Toft foi levada a Londres, onde esperou o nascimento de seu “18º coelho”. O caso já tinha ganho destaque na imprensa, não apenas positivamente: o satirista William Hogarth fez uma caricatura ironizando a situação.
“Até a mentira ser revelada, ninguém comeu coelho”, disse um relato da época.
“Foi incrível que tenham seguido com a fraude em Londres, observados de tão perto. Era óbvio que seriam desmascarados”, conta Harvey.
A história começou a mudar quando um dos empregados da casa em que Toft estava hospedada relatou que ela havia pedido que ele lhe trouxesse o “menor coelho que encontrasse”.
Richard Manningham, um dos médicos que a tinham examinado antes, foi uma das vozes mais indignadas com as novas revelações.
“Insisti que confessasse a verdade. Disse-lhe que era uma impostora e que por isso faria um experimento bastante doloroso”, escreveu.
Foi quando a mulher confessou. Em uma série de depoimentos cheios de contradições, Toft finalmente deu sua versão dos fatos.
“Tive um parto horroroso. Algo monstruoso saiu de dentro de mim, logo depois de ter visto coelhos. Meu corpo estava aberto, como se um bebê tivesse saído. Tive uma dor imensa, como se meus ossos estivessem se quebrando dentro de mim”.
Suas confissões, porém, tinham três finais distintos. Em uma versão, nega a fraude. Nas outras, implicou a mulher de um afiador de facas e mesmo a própria sogra. O doutor St. Andre, que a princípio havia acreditado na história, retratou-se.

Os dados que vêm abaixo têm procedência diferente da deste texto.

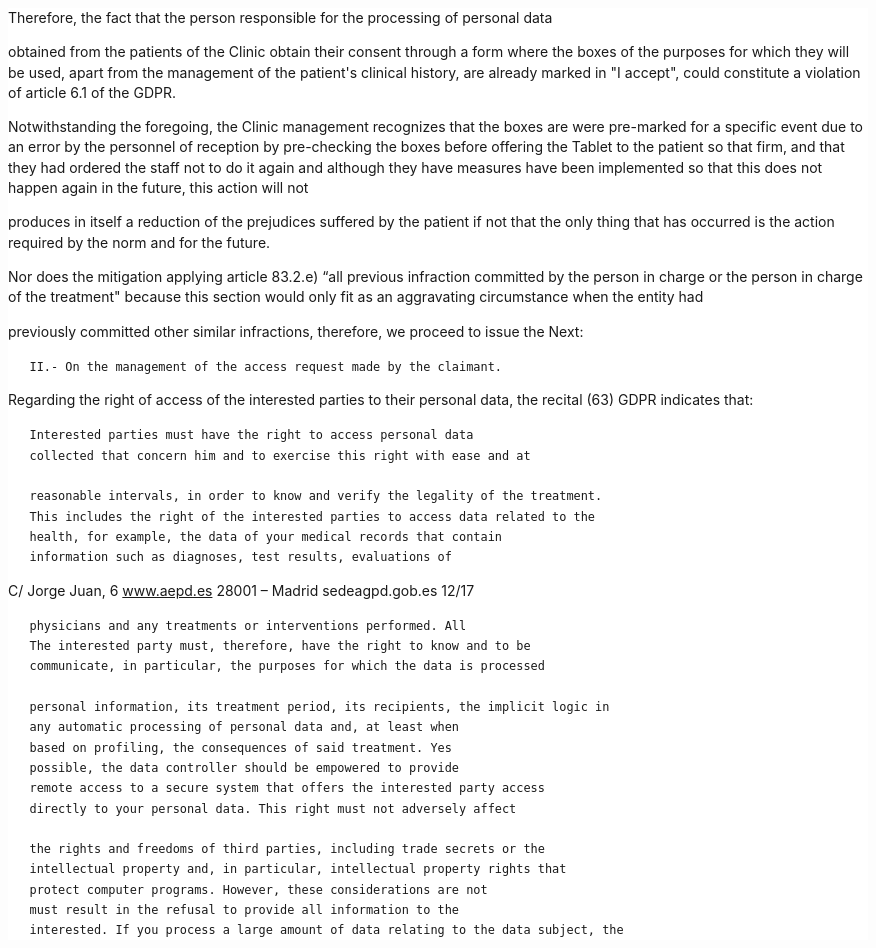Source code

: Therefore, the fact that the person responsible for the processing of personal data

obtained from the patients of the Clinic obtain their consent through a
form where the boxes of the purposes for which they will be used, apart from
the management of the patient's clinical history, are already marked in "I accept",
could constitute a violation of article 6.1 of the GDPR.

Notwithstanding the foregoing, the Clinic management recognizes that the boxes are
were pre-marked for a specific event due to an error by the personnel of
reception by pre-checking the boxes before offering the Tablet to the patient so that
firm, and that they had ordered the staff not to do it again and although they have
measures have been implemented so that this does not happen again in the future, this action will not

produces in itself a reduction of the prejudices suffered by the patient if not that
the only thing that has occurred is the action required by the norm and for the future.

Nor does the mitigation applying article 83.2.e) “all
previous infraction committed by the person in charge or the person in charge of the treatment" because
this section would only fit as an aggravating circumstance when the entity had

previously committed other similar infractions, therefore, we proceed to issue the
Next:

       II.- On the management of the access request made by the claimant.

Regarding the right of access of the interested parties to their personal data, the
recital (63) GDPR indicates that:

       Interested parties must have the right to access personal data
       collected that concern him and to exercise this right with ease and at

       reasonable intervals, in order to know and verify the legality of the treatment.
       This includes the right of the interested parties to access data related to the
       health, for example, the data of your medical records that contain
       information such as diagnoses, test results, evaluations of

C/ Jorge Juan, 6 www.aepd.es
28001 – Madrid sedeagpd.gob.es 12/17

       physicians and any treatments or interventions performed. All
       The interested party must, therefore, have the right to know and to be
       communicate, in particular, the purposes for which the data is processed

       personal information, its treatment period, its recipients, the implicit logic in
       any automatic processing of personal data and, at least when
       based on profiling, the consequences of said treatment. Yes
       possible, the data controller should be empowered to provide
       remote access to a secure system that offers the interested party access
       directly to your personal data. This right must not adversely affect

       the rights and freedoms of third parties, including trade secrets or the
       intellectual property and, in particular, intellectual property rights that
       protect computer programs. However, these considerations are not
       must result in the refusal to provide all information to the
       interested. If you process a large amount of data relating to the data subject, the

“Estou completamente convencido de que isso é uma fraude abominável”, escreveu ele.
Toft foi presa, mas como simulação de gravidez não era crime, foi solta logo depois. Morreu em 1763, anos depois, e nunca se livrou da má fama: em seu atestado de óbito, ela consta como “Mary Toft, viúva e impostora dos coelhos”.
O caso teve grande repercussão no meio médico britânico, que se viu alvo de zombaria pública. Foi citado até por filósofos: Voltaire, no ensaio Singularidades da Natureza, mencionou a história de Mary Toft para criticar a Inglaterra pelo que classificou como influência da ignorância da religião.